Sábado, 29.03, Arlindo Porto faz conferência sobre D.
Frederico Costa, antropólogo que divulgava suas ideias científicas através de
boletins paroquiais, que ele chamava de Pastorais. Paraense, D. Frederico foi o
primeiro bispo do Amazonas.
Na segunda, dia 31.03, haverá uma painel sobre o
golpe militar de 1964. A seguir, um release,
que a imprensa irá ignorar, claro.
No dia 31 de março de 1964 o
presidente João Goulart era deposto por um golpe militar. As forças
ironicamente autointituladas “revolucionárias”, comandadas por oficiais das
três armas, tomaram o país, contando unicamente com a resistência apaixonada de
Leonel Brizola, no Rio Grande Sul, o que não se sustentou por muito tempo.
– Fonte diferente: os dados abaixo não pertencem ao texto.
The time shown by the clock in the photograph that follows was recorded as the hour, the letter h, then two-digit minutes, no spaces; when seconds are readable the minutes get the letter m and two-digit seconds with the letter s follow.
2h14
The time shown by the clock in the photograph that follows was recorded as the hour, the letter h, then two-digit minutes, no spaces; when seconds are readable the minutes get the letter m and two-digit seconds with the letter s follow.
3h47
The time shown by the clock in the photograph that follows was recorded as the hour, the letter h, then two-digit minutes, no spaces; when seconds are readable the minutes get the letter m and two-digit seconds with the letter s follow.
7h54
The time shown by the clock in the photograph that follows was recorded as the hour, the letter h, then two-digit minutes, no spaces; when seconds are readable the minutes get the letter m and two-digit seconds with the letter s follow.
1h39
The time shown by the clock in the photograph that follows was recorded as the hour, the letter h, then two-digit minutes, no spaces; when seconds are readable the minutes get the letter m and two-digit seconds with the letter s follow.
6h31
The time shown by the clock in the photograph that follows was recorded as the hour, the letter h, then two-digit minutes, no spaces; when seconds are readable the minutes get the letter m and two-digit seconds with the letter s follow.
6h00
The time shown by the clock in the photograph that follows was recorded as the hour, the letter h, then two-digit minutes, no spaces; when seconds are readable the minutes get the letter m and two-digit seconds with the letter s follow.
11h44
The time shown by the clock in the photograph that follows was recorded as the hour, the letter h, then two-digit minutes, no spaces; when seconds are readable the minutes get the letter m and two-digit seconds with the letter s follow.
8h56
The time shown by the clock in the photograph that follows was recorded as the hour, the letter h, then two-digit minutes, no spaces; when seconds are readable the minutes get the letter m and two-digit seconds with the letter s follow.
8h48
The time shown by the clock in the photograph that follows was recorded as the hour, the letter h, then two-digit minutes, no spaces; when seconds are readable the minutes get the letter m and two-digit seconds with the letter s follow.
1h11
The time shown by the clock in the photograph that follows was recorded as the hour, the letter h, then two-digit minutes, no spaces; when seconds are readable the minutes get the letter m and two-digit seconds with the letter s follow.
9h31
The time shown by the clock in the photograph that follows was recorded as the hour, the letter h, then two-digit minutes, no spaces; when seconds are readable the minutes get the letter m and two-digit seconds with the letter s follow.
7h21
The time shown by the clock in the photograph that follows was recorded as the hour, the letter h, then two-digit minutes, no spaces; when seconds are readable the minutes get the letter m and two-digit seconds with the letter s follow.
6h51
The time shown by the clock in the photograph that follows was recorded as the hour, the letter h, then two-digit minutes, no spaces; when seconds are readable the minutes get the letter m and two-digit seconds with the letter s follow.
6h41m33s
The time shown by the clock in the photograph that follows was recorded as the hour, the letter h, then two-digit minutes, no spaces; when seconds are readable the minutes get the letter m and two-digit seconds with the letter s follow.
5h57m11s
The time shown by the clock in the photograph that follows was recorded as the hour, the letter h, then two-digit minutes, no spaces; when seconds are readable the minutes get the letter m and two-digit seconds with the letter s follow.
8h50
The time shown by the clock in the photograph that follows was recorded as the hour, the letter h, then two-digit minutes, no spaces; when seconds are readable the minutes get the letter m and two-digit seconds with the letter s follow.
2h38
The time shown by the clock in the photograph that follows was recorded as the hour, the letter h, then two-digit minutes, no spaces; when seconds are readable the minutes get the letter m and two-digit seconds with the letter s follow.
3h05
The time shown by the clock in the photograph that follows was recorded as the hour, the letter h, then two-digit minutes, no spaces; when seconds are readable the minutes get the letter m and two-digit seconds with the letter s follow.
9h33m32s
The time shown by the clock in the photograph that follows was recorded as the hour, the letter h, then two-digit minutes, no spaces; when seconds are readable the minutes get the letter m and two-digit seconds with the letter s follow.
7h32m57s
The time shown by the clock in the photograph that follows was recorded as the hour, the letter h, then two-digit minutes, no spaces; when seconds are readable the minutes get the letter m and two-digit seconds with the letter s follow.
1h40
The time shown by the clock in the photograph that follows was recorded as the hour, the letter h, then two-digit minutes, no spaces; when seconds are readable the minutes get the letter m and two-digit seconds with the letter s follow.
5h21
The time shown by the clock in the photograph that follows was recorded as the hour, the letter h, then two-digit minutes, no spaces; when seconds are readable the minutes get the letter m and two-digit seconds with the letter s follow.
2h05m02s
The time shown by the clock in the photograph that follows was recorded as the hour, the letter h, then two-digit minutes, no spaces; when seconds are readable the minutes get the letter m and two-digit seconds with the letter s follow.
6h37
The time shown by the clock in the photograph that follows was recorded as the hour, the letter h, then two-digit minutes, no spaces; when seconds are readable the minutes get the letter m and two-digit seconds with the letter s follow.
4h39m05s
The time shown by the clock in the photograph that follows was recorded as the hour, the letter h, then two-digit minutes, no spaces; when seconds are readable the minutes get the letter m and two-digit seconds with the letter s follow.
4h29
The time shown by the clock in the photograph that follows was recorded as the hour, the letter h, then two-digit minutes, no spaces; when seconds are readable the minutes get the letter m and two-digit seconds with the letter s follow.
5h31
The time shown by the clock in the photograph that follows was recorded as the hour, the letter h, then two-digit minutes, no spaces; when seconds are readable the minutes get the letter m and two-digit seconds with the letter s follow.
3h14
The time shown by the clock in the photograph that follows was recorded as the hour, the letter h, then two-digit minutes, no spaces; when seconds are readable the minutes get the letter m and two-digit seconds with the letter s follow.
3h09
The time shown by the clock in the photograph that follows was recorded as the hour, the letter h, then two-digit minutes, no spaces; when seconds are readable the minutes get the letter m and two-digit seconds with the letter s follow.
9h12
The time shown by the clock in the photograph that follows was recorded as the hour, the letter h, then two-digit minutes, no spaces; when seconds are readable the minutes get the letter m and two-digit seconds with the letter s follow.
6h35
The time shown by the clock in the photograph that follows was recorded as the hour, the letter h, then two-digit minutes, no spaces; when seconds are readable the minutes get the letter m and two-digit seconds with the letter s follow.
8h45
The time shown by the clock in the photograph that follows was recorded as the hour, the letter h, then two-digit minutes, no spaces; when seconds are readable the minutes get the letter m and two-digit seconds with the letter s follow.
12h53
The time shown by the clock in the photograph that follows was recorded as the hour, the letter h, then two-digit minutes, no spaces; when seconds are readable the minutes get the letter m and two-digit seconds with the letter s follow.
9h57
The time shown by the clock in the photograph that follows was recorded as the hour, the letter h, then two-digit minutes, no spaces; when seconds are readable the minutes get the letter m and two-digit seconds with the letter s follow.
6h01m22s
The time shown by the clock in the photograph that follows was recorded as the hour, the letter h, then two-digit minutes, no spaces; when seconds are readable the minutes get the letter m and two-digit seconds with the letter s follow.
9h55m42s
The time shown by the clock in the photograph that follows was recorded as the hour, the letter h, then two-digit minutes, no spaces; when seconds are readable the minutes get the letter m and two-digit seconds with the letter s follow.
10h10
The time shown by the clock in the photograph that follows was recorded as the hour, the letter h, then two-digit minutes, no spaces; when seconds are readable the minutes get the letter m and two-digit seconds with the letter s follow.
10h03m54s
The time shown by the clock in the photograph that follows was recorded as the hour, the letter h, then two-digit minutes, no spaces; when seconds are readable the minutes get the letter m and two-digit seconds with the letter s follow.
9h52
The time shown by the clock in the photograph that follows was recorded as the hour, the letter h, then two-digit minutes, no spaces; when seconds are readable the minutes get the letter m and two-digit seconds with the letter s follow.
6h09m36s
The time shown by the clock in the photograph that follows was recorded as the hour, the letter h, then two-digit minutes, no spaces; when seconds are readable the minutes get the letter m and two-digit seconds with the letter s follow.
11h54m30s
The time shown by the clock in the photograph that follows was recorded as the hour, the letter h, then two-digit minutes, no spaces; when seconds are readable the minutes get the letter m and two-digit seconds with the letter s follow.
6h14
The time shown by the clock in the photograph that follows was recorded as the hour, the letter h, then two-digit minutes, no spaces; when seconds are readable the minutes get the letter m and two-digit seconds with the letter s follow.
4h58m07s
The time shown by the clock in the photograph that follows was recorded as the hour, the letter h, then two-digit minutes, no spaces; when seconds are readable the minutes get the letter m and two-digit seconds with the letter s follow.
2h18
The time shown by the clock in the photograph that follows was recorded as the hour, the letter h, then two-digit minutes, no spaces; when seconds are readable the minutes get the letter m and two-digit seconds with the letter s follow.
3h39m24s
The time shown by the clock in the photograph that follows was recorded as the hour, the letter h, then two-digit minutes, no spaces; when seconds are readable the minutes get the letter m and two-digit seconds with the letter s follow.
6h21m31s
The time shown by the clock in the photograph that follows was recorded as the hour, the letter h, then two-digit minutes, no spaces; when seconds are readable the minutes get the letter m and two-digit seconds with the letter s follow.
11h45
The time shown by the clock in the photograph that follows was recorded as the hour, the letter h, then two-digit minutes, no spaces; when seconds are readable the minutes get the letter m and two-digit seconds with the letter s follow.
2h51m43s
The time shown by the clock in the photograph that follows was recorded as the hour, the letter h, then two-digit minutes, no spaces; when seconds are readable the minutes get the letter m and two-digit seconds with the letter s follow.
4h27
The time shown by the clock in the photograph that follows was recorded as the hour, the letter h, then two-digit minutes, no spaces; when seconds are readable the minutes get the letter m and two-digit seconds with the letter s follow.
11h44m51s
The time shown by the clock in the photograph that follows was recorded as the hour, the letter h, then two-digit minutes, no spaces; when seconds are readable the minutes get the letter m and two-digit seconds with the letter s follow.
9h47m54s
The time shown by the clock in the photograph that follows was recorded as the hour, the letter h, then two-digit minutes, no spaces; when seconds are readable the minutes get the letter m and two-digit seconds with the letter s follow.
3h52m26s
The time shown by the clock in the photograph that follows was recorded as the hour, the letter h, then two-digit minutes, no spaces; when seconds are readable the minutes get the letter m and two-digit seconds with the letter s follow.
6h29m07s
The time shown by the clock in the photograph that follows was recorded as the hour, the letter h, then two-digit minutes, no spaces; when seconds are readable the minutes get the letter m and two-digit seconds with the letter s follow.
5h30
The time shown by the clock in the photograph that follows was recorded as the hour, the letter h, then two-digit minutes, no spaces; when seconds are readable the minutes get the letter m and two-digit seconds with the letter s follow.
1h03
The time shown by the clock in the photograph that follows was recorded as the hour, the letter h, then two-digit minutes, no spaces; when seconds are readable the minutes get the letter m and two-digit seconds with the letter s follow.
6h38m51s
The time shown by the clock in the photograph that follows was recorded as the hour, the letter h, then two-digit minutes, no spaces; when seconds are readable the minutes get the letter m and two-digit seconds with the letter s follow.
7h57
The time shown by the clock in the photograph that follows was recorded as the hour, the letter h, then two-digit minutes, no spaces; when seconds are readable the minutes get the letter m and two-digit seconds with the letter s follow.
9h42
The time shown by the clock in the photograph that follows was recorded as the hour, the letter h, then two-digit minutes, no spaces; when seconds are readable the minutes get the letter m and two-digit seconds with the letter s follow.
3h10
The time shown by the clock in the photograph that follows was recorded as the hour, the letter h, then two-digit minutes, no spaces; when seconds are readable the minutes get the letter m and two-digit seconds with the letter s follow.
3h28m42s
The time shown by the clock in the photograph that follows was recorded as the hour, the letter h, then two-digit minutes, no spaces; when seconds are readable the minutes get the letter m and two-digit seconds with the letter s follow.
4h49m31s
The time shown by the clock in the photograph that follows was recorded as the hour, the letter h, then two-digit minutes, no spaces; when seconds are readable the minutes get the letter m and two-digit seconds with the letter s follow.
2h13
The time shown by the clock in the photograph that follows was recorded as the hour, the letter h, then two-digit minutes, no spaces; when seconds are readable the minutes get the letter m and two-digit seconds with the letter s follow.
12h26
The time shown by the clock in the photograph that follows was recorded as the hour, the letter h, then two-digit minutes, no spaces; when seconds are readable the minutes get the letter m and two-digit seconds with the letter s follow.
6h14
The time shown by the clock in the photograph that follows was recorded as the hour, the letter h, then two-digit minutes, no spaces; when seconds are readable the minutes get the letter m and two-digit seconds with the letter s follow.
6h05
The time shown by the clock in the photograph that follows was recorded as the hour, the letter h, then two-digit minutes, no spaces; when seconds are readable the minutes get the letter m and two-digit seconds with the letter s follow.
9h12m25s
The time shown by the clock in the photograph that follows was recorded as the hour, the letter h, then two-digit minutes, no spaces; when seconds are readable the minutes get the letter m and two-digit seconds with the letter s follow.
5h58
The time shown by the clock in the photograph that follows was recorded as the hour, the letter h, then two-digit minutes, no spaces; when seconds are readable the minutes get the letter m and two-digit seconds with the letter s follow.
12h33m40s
O Congresso, submisso e covarde, acatou
o golpe e deu posse ao Marechal Humberto de Alencar Castelo Branco, que assumiu
a presidência da República prometendo que o período de exceção seria o mais
breve possível.
Somente 25 anos depois,
entretanto, o Brasil voltaria a ter eleições livres para presidente. Para
eleger um canalha. Mas essa é uma outra história...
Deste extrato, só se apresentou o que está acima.